A senior official of Kudumbasree mission told The Hindu that collective farming was one of the pillars on which the process of women empowerment was being built.
Women under Kudumbasree CDS had proved that farming can be a profitable activity. The labour input comes from these women themselves. In addition to their wages, they also earn a profit when they sell their produce.
Major benefits
Turning women into owners of production will instil great confidence in them and give them opportunities to come face to face with the establishment. These opportunities will sharpen their skills and strengthen their self-belief.
On the material front, the process of empowerment will be backed by loans at subsidised rate for farming activities. The women farmers, working as groups, will receive farm loans virtually at rates ranging between one and two per cent, said the Kudumbasree official. In any case the rates will not be more than four per cent.
Branded products
The emergence of around 100 branded products, ranging from hair oil to ready-to-eat food items, has strengthened the resolve to intensify the marketing activities.
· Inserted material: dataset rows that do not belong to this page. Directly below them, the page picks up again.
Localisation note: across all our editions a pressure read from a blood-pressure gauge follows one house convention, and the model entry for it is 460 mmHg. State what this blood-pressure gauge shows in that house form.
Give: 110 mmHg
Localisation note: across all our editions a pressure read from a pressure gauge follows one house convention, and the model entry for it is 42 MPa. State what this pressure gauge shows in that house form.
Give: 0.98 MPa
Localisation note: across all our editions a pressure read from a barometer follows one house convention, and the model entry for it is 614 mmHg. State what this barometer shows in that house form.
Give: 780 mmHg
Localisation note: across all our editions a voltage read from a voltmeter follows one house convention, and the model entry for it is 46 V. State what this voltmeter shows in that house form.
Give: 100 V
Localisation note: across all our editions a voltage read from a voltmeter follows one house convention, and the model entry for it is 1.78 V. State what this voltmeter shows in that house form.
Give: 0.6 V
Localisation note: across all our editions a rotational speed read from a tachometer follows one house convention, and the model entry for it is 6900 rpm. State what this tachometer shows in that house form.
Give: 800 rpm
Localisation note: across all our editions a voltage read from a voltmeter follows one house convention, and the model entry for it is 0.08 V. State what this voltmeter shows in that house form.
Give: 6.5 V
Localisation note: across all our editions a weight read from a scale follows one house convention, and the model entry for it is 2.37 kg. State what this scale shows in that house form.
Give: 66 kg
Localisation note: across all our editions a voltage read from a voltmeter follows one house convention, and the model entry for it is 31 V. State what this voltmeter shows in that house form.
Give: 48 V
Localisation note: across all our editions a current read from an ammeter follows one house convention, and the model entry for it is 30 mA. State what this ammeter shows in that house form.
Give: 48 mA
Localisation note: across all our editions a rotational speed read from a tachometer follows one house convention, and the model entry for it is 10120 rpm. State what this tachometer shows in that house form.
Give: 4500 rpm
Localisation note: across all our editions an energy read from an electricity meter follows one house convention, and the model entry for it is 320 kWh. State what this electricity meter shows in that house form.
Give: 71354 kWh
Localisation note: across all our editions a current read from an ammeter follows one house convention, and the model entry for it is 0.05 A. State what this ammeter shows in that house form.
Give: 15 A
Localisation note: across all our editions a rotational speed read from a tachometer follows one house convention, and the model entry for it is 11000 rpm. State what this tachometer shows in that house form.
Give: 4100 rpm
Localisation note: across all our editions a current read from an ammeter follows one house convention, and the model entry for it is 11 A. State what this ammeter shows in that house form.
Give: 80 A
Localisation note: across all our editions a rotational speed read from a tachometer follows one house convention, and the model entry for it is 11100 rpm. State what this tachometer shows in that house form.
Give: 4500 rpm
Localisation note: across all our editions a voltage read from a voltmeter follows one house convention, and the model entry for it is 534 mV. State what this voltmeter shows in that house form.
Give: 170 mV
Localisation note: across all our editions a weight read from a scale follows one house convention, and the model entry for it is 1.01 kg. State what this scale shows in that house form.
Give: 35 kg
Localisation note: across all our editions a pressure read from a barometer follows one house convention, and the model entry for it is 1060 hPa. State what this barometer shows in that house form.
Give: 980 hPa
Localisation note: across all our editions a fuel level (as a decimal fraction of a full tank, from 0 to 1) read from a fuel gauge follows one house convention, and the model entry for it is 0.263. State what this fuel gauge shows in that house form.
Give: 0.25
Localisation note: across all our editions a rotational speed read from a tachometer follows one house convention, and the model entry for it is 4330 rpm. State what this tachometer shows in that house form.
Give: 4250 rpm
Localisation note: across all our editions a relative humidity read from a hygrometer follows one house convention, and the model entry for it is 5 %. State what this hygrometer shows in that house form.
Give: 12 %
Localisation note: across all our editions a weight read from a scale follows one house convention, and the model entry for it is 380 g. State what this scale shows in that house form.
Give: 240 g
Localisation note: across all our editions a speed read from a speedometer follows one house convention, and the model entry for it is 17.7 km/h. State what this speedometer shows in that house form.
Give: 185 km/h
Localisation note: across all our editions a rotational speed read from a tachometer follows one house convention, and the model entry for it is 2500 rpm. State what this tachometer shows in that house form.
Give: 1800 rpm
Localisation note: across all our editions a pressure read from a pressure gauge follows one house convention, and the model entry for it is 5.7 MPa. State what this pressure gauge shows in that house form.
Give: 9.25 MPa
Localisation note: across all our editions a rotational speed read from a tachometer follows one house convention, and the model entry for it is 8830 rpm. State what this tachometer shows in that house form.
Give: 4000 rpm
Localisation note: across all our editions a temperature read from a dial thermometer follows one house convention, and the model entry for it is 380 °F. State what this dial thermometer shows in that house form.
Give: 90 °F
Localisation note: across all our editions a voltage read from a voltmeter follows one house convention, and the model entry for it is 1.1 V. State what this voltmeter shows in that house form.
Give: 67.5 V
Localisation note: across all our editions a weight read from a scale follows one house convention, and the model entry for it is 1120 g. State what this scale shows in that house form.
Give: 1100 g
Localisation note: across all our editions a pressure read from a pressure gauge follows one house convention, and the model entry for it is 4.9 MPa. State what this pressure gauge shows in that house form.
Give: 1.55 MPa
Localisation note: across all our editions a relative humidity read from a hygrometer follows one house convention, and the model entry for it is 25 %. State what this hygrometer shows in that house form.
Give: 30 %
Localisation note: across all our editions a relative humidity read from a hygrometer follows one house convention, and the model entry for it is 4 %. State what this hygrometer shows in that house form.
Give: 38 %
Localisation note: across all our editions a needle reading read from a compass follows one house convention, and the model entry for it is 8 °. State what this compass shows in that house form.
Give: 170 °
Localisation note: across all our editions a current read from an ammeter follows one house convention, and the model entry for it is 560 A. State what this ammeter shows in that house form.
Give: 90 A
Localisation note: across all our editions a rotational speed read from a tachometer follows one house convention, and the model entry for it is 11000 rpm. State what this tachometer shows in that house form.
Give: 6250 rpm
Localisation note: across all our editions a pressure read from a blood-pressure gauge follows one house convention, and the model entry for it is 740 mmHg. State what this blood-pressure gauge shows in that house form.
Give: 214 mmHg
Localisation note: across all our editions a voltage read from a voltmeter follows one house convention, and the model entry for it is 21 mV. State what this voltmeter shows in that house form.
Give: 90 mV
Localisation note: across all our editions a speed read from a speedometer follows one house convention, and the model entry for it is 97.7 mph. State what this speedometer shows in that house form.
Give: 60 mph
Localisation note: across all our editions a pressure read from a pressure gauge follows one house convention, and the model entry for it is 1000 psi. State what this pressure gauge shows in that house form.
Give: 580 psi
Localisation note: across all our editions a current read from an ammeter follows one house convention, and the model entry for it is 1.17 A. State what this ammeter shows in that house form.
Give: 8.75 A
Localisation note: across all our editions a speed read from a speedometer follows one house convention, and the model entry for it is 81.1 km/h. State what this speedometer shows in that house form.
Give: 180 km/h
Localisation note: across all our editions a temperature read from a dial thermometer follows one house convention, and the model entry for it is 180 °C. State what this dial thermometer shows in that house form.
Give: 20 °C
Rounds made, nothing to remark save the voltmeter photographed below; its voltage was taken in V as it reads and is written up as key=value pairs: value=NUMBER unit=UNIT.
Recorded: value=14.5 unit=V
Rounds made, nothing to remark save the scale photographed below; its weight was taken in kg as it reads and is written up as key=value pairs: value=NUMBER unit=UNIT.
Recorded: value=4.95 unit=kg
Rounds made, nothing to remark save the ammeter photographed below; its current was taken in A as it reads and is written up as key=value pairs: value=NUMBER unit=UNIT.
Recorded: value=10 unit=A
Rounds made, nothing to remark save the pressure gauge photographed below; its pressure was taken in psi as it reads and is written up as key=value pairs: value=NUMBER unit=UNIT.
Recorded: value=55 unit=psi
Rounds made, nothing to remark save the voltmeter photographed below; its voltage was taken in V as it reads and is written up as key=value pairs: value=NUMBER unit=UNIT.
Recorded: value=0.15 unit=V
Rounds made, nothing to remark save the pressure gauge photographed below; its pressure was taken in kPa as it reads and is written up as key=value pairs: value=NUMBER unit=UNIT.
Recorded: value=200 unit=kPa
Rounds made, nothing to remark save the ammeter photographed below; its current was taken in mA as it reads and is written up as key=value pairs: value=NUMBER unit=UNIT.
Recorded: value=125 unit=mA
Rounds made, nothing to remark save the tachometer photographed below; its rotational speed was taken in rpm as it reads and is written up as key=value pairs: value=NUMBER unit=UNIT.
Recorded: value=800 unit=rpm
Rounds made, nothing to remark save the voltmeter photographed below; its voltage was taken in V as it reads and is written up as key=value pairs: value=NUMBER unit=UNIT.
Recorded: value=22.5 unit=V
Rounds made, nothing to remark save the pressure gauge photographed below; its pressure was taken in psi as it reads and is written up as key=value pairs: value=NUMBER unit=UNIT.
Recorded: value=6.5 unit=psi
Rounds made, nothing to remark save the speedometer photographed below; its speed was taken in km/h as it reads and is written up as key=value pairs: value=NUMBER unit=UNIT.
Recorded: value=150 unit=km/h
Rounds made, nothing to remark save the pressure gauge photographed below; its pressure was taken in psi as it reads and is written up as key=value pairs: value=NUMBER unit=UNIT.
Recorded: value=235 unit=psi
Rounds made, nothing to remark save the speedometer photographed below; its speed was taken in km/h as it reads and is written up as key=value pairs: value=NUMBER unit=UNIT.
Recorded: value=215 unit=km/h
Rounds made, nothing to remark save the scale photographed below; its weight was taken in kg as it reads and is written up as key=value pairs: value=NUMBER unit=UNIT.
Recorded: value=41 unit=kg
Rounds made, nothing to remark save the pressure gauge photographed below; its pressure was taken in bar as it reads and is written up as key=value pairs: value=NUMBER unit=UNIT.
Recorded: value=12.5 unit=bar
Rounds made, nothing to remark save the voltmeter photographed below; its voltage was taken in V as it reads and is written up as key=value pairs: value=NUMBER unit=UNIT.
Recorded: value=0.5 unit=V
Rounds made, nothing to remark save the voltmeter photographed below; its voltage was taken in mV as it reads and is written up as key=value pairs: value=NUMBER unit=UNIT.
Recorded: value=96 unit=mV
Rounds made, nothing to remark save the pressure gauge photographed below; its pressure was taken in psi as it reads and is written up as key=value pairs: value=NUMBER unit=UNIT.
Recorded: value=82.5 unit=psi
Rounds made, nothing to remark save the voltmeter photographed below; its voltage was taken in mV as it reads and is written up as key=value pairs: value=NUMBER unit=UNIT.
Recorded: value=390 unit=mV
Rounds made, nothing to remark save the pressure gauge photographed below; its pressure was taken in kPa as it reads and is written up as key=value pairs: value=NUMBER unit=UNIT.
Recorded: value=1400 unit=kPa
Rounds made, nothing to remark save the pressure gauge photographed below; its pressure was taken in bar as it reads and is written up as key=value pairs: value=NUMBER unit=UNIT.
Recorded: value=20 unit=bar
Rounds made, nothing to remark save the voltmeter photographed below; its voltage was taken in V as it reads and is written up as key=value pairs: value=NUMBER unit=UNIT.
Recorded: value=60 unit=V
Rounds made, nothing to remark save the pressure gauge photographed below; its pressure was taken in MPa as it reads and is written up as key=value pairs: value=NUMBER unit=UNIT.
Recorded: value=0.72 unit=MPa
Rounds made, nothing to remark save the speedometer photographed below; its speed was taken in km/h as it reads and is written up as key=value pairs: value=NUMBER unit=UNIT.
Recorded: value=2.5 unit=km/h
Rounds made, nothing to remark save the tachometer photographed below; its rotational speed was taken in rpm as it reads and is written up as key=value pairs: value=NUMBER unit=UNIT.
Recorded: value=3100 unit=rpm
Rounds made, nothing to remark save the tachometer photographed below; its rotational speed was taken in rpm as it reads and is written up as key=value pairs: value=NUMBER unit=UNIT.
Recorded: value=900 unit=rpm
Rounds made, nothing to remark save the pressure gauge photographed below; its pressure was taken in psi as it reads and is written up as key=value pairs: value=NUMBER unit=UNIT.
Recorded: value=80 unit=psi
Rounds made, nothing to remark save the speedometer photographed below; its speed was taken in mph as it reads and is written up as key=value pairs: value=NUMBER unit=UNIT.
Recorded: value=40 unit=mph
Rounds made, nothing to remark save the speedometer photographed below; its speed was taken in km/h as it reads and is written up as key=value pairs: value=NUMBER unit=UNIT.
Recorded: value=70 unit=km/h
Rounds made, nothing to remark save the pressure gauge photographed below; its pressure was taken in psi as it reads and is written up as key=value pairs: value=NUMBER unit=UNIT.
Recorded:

Until 2006 marketing activities had taken a back seat resulting in stagnation in production. However, things have changed since, said the official.
Community marketing is one area of focus with an experiment in Kodakara block in Thrissur district setting a successful example.
Sales turnover from organised markets, mostly monthly markets, during 2009-10 was around Rs.25 crore. The volume involved in the unorganised sector will be much higher, said the Kudumbasree official.
Marketing of Kudumbasree products has also picked momentum with monthly markets becoming a feature in many panchayats. In Nedumkandam, they have even started a daily fair of Kudumbasree products.